Brasília (DF) – Tribunais federais e estaduais de todo o país deram início, nesta segunda-feira (8), a uma força-tarefa voltada exclusivamente ao julgamento de causas ambientais. Sob a articulação do Conselho Nacional de Justiça, a estratégia é clara: utilizar mutirões, audiências e rodadas de conciliação para desobstruir o Judiciário e dar vazão a pendências de grande impacto coletivo.
O volume de trabalho é expressivo. A meta traçada para os próximos dias envolve a análise de 31 mil processos judiciais. A Justiça Federal responde por cerca de cinco mil desses casos, enquanto o restante, aproximadamente 26 mil processos, tramita no âmbito das cortes estaduais. O leque de temas é vasto, abrangendo desde contestações sobre a gestão de resíduos sólidos até casos críticos de poluição e falhas no saneamento básico.
Ilan Presser, conselheiro do órgão, aponta que o foco central do esforço está no fechamento de lixões e aterros sanitários irregulares. A urgência não é apenas retórica. O Marco Legal do Saneamento Básico, de 2020, e a Política Nacional de Resíduos Sólidos, de 2010, estabeleceram cronogramas para que esses espaços fossem desativados, com o prazo final expirado em agosto de 2024. Na prática, contudo, a realidade é outra: o país ainda mantém mais de 3 mil lixões em pleno funcionamento, conforme dados da Associação Brasileira de Resíduos e Meio Ambiente.

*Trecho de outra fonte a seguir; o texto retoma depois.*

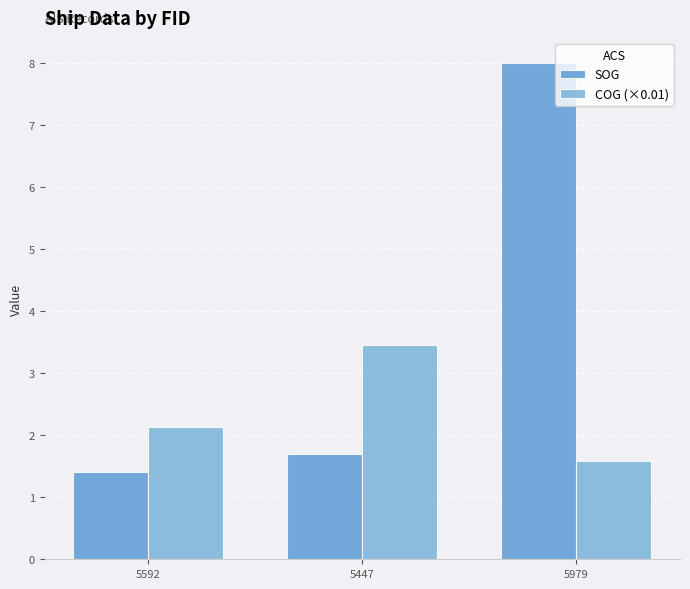

Which series has the largest total across all categories?

SOG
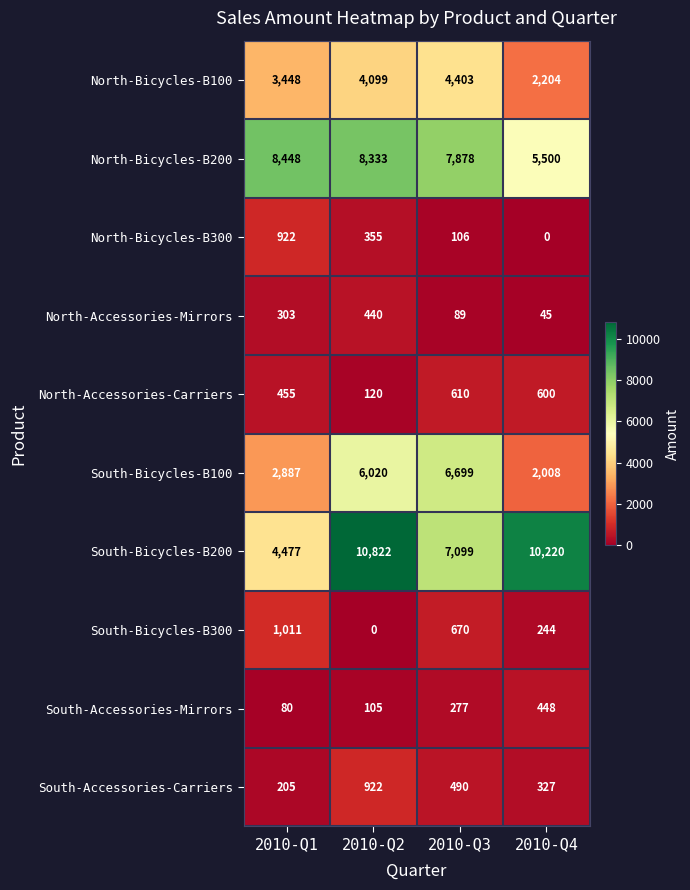

What is the sum of the South-Bicycles-B100 values at 2010-Q1 and 2010-Q3?

9586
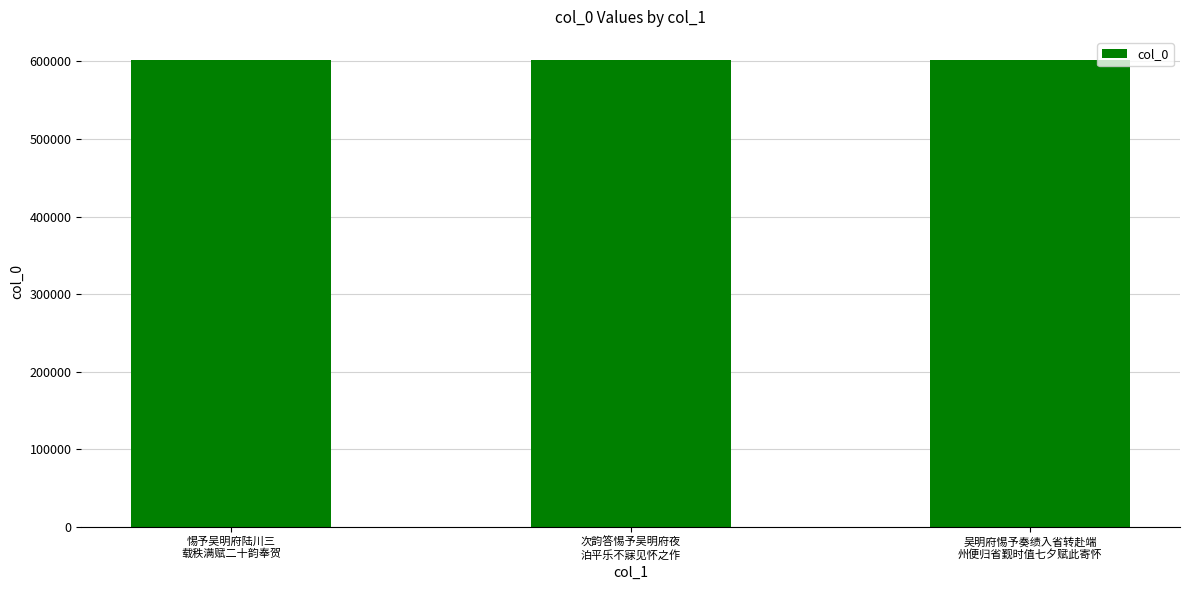

What is the average value?

601372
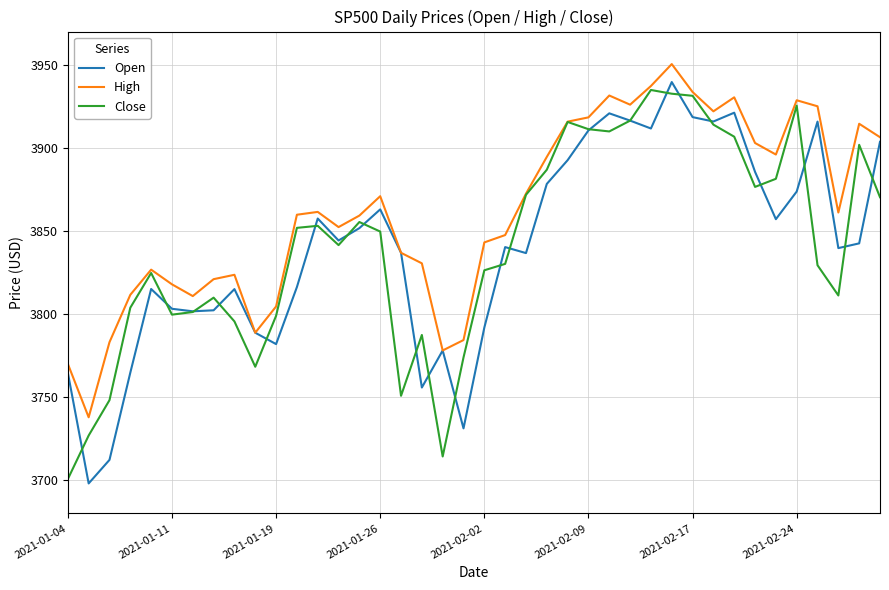

What is the average value of the Open series?

3839.8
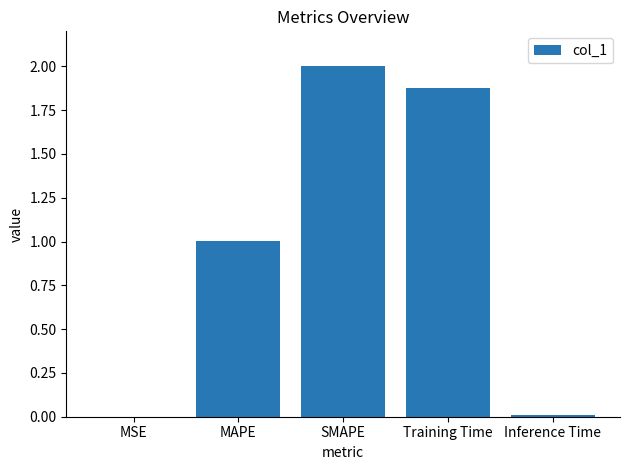

At which label is the value closest to 1?

MAPE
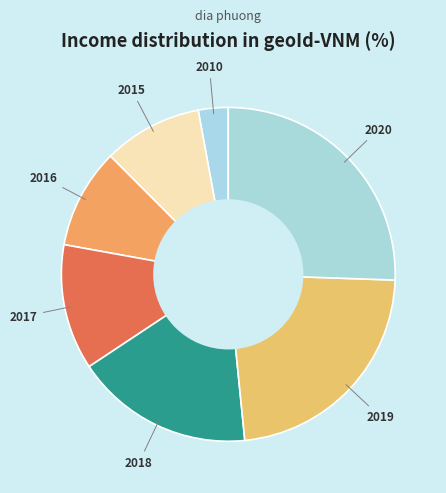

Does any single category account for the majority?

No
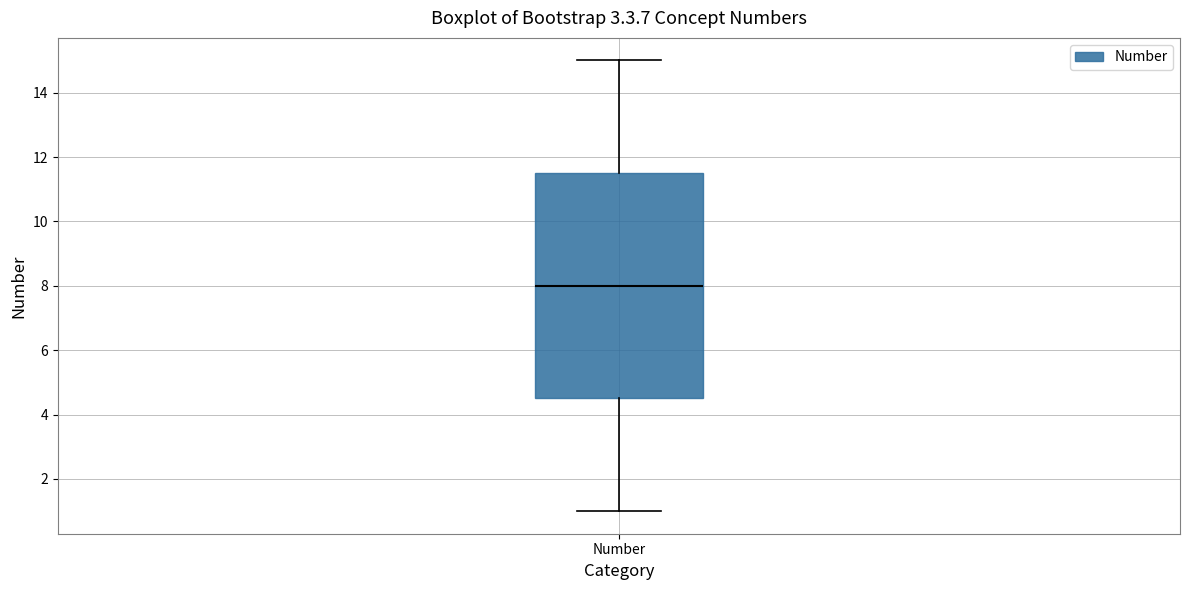

Read this box plot against the y-axis: the position of the median line, the range covered by the box, and the ends of both whiskers. The values are not printed on the chart, so give them approximately, as read against the axis.

median 8.0, box 4.6 to 11.6, whiskers 1.0 to 15.0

A aposta do Judiciário é que a mediação e a conciliação consigam reduzir os custos processuais e o tempo de tramitação, evitando que disputas ambientais se arrastem por anos sem uma solução efetiva. Para Presser, o caminho é a coordenação. Quando os tribunais agem em sintonia, o sistema deixa de ser apenas um burocrata que responde a crises para se tornar um agente construtor de saídas para o futuro.
Resta saber se o mutirão terá fôlego para lidar com o passivo ambiental acumulado e se a pressão jurídica será suficiente para forçar a adequação dos municípios. A movimentação desta semana é o primeiro teste concreto dessa nova postura coordenada das cortes brasileiras diante de uma das questões mais sensíveis da agenda pública nacional.